Yeni Birlik, 21 Mayıs '23
Slussen durağında inip Götgatan caddesinden yukarı çıkıyorum. Hava sekiz derece, güneş bir görünüp bir kayboluyor. Bizim şarkılarımızı söyleyen bir İsveçliyle karşılaşıyoruz. "Bir Dünya Bırakın Biz Çocuklara" ve "Ilgaz Anadolu'nun Sen Yüce Bir Dağısın"ı söylüyor. Birkaç yıl önce İstanbul'da da görülen karabaş martılar buralarda fink atıyor. Stockholm Merkez Camii'ne uğradıktan sonra Katarina Kyrka tarafına yöneliyorum. Anna Lindh'in mezarı da buradaymış.
İsveç'in sosyal demokrat başbakanı Olof Palme 28 Şubat 1986 gecesi eşi ve oğlu ile sinemaya gitmişti. Evine dönerken uğradığı suikast sonucu öldürüldü. Düşünebiliyor musunuz, bir başbakandı ve yanında herhangi bir koruma yoktu. Ne yazık ki 17 yıl sonra İsveç'in sosyal demokrat dışişleri bakanı Anna Lindh de Stockholm'ün merkezindeki Nordiska Kompaniet mağazasının bayanlar bölümünde alışveriş yaparken bıçaklanarak öldürüldü. İsveç gösterişi sevmeyen, insani değerlere önem veren sosyal demokrat iki siyasetçisini karanlık güçlere kurban vermişti. Olof Palme öldürüldükten sonra Lindh'e koruma konusunda ısrar edilmeliydi.
Tarihimizin üç büyük baskınında sahilde demirlemiş Osmanlı gemileri toplu bir şekilde imha edildi. 1770'te Çeşme'de, 1827'de Navarin'de, 1853'te Sinop'ta, özellikle ilk ikisinde donanmamız büyük ölçüde imha edildi. Çeşme'den ders alınsaydı Navarin Baskını ve Sinop Baskını olmazdı.
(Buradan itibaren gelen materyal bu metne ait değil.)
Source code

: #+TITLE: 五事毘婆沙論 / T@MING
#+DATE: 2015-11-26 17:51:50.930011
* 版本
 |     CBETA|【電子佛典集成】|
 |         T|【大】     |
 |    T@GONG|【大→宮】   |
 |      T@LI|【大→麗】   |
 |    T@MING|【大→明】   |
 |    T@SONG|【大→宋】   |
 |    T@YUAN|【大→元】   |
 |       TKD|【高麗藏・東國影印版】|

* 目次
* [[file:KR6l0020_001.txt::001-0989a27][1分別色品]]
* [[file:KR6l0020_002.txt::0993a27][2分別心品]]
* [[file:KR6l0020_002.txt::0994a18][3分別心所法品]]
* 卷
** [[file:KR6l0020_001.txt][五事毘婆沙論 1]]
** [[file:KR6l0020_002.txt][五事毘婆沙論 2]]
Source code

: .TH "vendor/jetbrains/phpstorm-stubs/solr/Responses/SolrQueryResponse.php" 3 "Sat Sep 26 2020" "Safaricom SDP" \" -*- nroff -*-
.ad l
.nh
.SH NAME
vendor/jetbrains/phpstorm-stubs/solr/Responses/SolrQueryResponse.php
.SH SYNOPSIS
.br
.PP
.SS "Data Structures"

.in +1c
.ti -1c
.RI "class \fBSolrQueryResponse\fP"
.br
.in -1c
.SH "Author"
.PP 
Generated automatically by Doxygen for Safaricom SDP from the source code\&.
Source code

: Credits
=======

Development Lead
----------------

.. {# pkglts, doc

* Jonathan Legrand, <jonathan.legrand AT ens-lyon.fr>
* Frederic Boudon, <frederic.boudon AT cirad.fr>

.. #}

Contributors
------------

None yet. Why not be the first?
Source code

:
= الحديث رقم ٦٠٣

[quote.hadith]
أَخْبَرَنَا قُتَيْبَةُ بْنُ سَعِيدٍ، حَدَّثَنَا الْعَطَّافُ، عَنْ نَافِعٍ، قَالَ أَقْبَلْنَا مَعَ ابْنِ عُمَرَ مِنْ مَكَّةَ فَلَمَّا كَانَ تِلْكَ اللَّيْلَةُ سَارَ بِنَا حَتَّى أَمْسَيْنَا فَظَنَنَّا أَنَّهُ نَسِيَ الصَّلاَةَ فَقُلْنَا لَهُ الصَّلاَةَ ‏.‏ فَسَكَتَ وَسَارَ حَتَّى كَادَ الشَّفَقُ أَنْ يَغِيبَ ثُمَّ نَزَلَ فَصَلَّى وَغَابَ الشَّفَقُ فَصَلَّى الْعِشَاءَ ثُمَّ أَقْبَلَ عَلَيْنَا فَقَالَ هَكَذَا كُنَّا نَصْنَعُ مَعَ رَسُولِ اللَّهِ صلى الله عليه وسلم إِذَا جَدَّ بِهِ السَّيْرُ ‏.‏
Avusturya imparatoriçesi Sisi'yi bir 10 Eylül günü Luigi Lucheni öldürmüştü. 2003'te yine bir 10 Eylül günü İsveç dışişleri bakanı Anna Lindh'e Mijailo Mijailoviç suikast yaptı. Yugoslav içişleri bakanı Draşkoviç'i Alija Alijagiç, Üzeyir Garih'i Yener Yermez öldürdü. Ama misalen Garih'in 11 bıçak darbesiyle öldürülmesini dikkate alırsak bu isimlerin kafiyeli olmasının tesadüf olmayabileceği de düşünülebilir.
Düşünceyi, erdemleri, kültürü önemsemeden bir toplum ilerleyemez. Bunları savunacak internet yayıncıları, komedyenler, üst seviyede oyuncular yetiştiremedik. Üst seviyede sinema filmleri üretemiyoruz. Uluslararası yemek zincirleriyle, kahve zincirleriyle rekabet edecek markalar oluşturamadık, vesaire... Etraf zebânı muvâfık, nihâdı münâfık kimselerle dolu. Kültürü dert edinmeyen bir yapının muhafazakarlığından bahsedilebilir mi Allahaşkına? Muhafazakar kimdir? Şahsi menfaatinden üstün tuttuğu birtakım değerleri muhafaza etmeye çalışan kimsedir. Denize rahatça girebilmek için yat alan bir mebus muhafazakar değildir efendim.
İncek'te bir üniversiteyi ziyaret ettik. Çok çirkin fakülte binaları yapılmış. Bu kadar imkan kullanılarak oluşturulan kampüsün estetik bir yönü yok. Pamukova Merkez İlkokulu'nun 1940'lı yıllardaki fotoğrafını bulup inceleyiniz. Ne kadar da güzel bir binadır. Bugün binalar gibi insanlar da bozulmuştur. Eskinin ilk mektep öğretmenlerinin şahsiyeti bugünkü çoğu akademisyende yoktur. Depremin üçüncü gününde televizyon ekranlarında gülmek de nedir? Bizim hocalarımız ciddi ve şahsiyetli adamlardı. Sina Akşin, Ruşen Keleş, Mümtaz Soysal, Cahit Emre, Turgut Tan fakülte birinci sınıfta okuyan öğrenciler odalarını ziyaret ettiğinde hoş geldiniz, buyrun diye hitap eden kimselerdi.
Pamukova'daki ilkokuldan bahsediyorduk. Muhafaza edememişiz. Bir şehirde böyle binalar mevcutsa üniversitelere tahsis edilebilir. Misalen Sinop Jandarma Alay Komutanlığı binası veya tarihi PTT binası Sinop Üniversitesi'ne verilebilir.